Our most expensive dish transpired to be a lecture in parsimony, in food form. Two meagre discs of very sous-videy (hence rather bland) tasting deer, garnished with a purée and a few flakes of pickled red cabbage, a sauce which the advertised black garlic had barely tip-toed through, some mercifully delicious hen of the woods mushrooms and a dull bowl of broccoli. This dish - underseasoned for my taste - lacked any sense of generosity or personality. Put it this way: I was glad Mrs Diner had ordered a bowl of (fat, crisp) chips.
They were purchased to accompany a house menu fillet of pollock whose eerily uniform cooking and lack of any flavour-giving roasty brownness again hinted at the use of the water bath. I’m more and more coming to the view that these devices are sometimes to the advantage of the kitchen over the diner. I have two of these at home, and I use them quite a bit, especially for large dinner parties, but at the end of the day, give me a pan, salt, a spoon, a flame and lots of butter and I can make anything taste better. This dish came with a good, bracing-yet-rich Maltaise sauce and a mickey-take garnish of two sprigs of broccoli and three segments of blood orange.
So much for the savoury dishes that we tried, but I also rather mourned the ones we didn’t. Previous meals here have begun with really excellent amuses, but no more, apparently. The pickles and crisps to be enjoyed in the gorgeous lounge whilst perving at the menu? Gone. Whatever budget has been saved in their removal has been achieved at the diminution of the overall experience.

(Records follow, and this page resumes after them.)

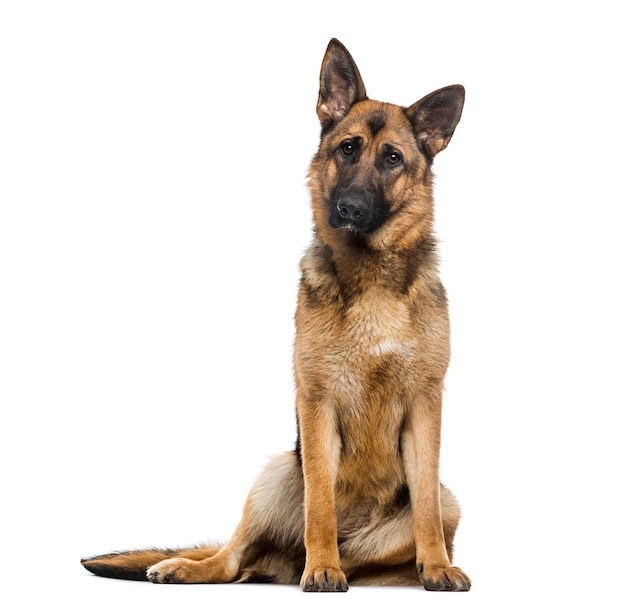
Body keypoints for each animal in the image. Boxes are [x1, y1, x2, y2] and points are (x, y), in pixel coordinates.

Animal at [81, 38, 468, 592]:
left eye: (392, 158)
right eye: (347, 149)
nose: (349, 209)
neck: (369, 274)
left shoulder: (425, 404)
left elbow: (427, 513)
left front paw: (436, 566)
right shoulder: (316, 403)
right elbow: (320, 504)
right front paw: (323, 566)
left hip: (443, 501)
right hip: (276, 474)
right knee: (230, 558)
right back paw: (193, 567)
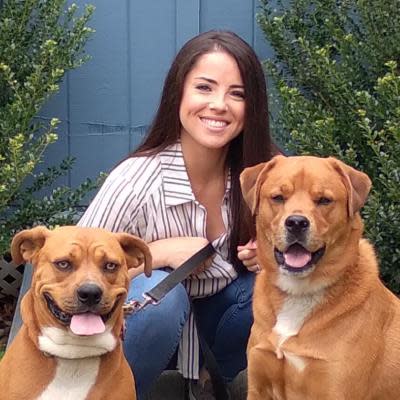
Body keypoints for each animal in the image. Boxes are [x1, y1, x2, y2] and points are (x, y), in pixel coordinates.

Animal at [241, 156, 400, 400]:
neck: (298, 293)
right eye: (278, 197)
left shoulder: (334, 389)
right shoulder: (258, 387)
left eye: (324, 200)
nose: (296, 222)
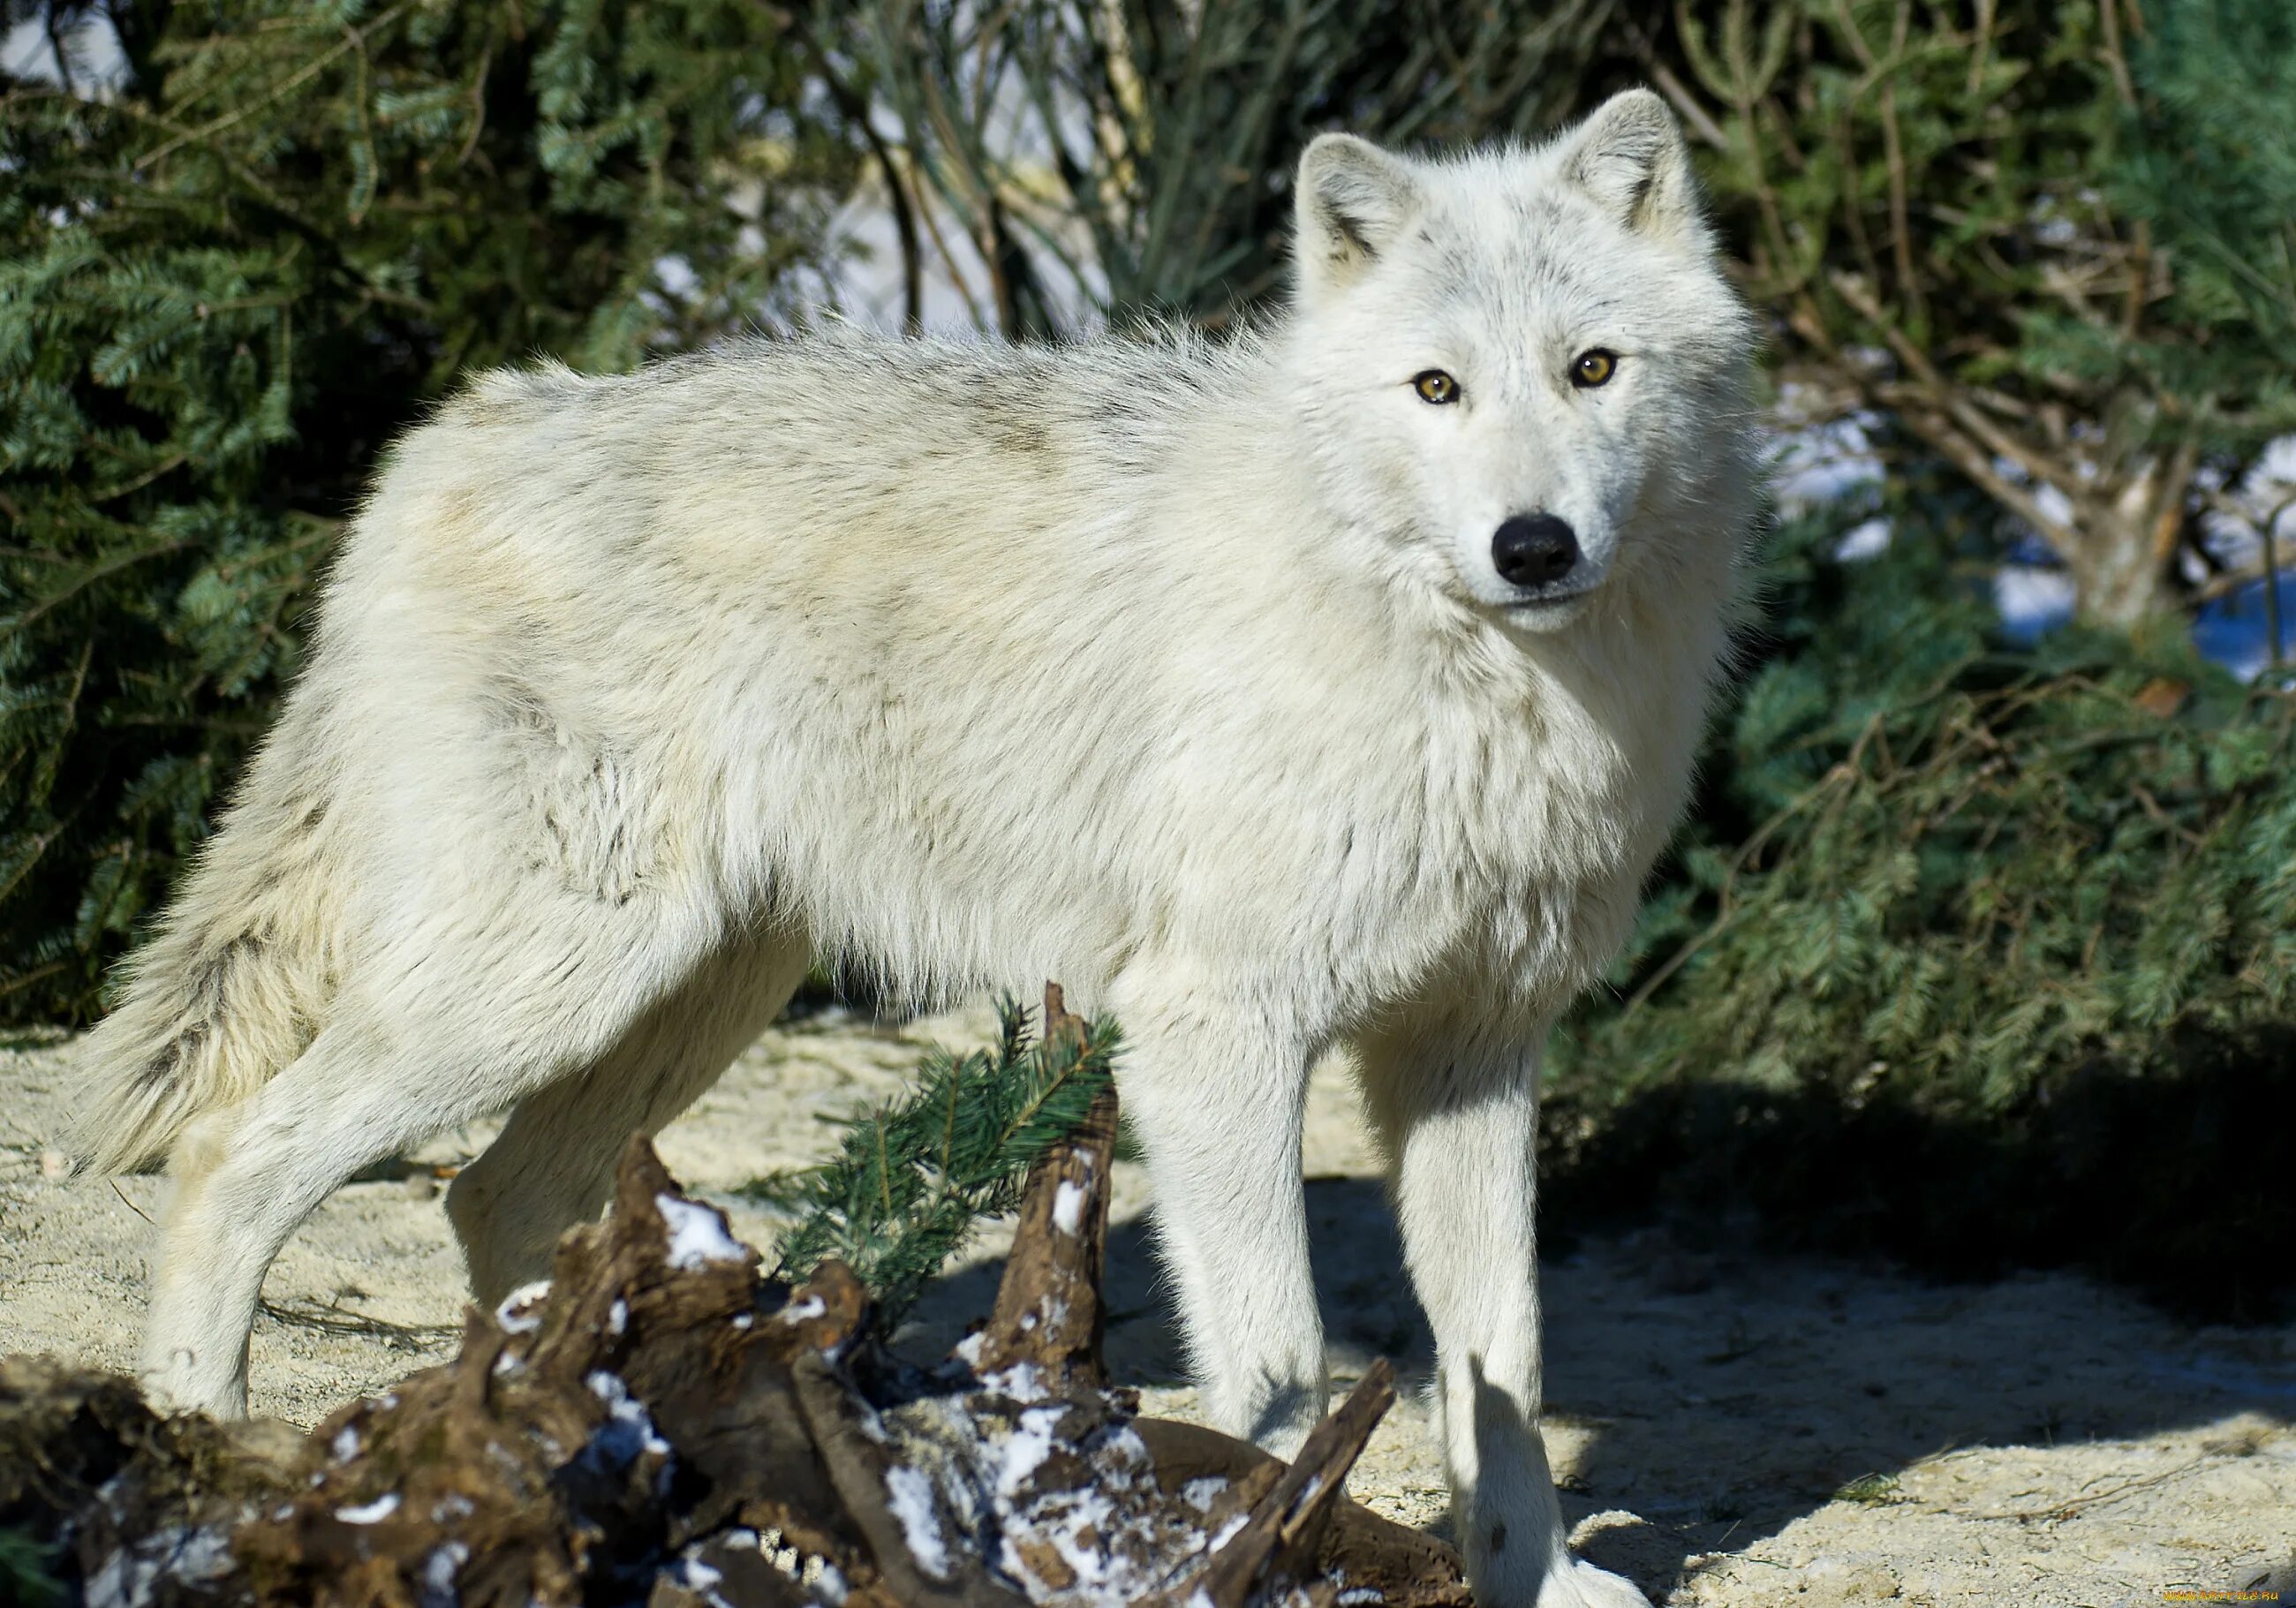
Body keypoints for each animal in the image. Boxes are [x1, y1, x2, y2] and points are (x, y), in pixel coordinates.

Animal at [72, 91, 1754, 1608]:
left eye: (1593, 369)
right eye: (1436, 388)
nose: (1532, 548)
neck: (1471, 678)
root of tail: (452, 434)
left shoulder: (1470, 1051)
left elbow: (1502, 1365)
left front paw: (1534, 1578)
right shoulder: (1216, 1027)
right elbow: (1277, 1366)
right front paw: (1254, 1556)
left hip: (680, 1002)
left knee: (491, 1203)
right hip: (543, 987)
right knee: (232, 1158)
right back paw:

Coming here, especially at à la carte prices, needs to feel special.
We did get some unremarkable sourdough and butter – yippee. I also wondered whether a wildly varying playlist that featured the same Bob Marley track twice was in keeping with the impression they want to achieve.
Puddings were, thankfully, much better than both the bread and the music. My own, a dainty yet assertive riff on rhubarb and custard featuring the cannabis-a-like leaves of apple marigold was a much needed reminder of the intrinsic value, over everything else, of flavour.
From the cheaper menu, Mrs Diner enjoyed a solidly made crème brûlée with the lovely almond/vanilla notes of tonka beans. I’d be willing to bet that head pastry chef Cal Byerley, formerly of Rogan & Co and The Forest Side, was on duty.
Unlike Danny Parker, who wasn’t. Does that matter? Not here it shouldn’t. No head chef works every dinner shift, seven days a week – that’s fine. But the struggle and the challenge is to set things up in such a way that the quality doesn’t drop off when you’re not about. I’d like to think this meal was just an off night, in more ways than one, but I’m not so sure.
The menu I was offered, to my eyes, lacks excitement in terms of both ingredients and execution. It’s modern country house hotel by numbers, featuring terrines, tartares and other things that can be prepped in advance and assembled with not too much actual cooking à la minute. Service - with the exception of the sommelier, who was great - was patchy and not up-to-speed. There’s some way to go yet if Jesmond Dene House is to re-become the dining-led destination hotel they talk about in the blurb, and which I’ve enjoyed many times in the past.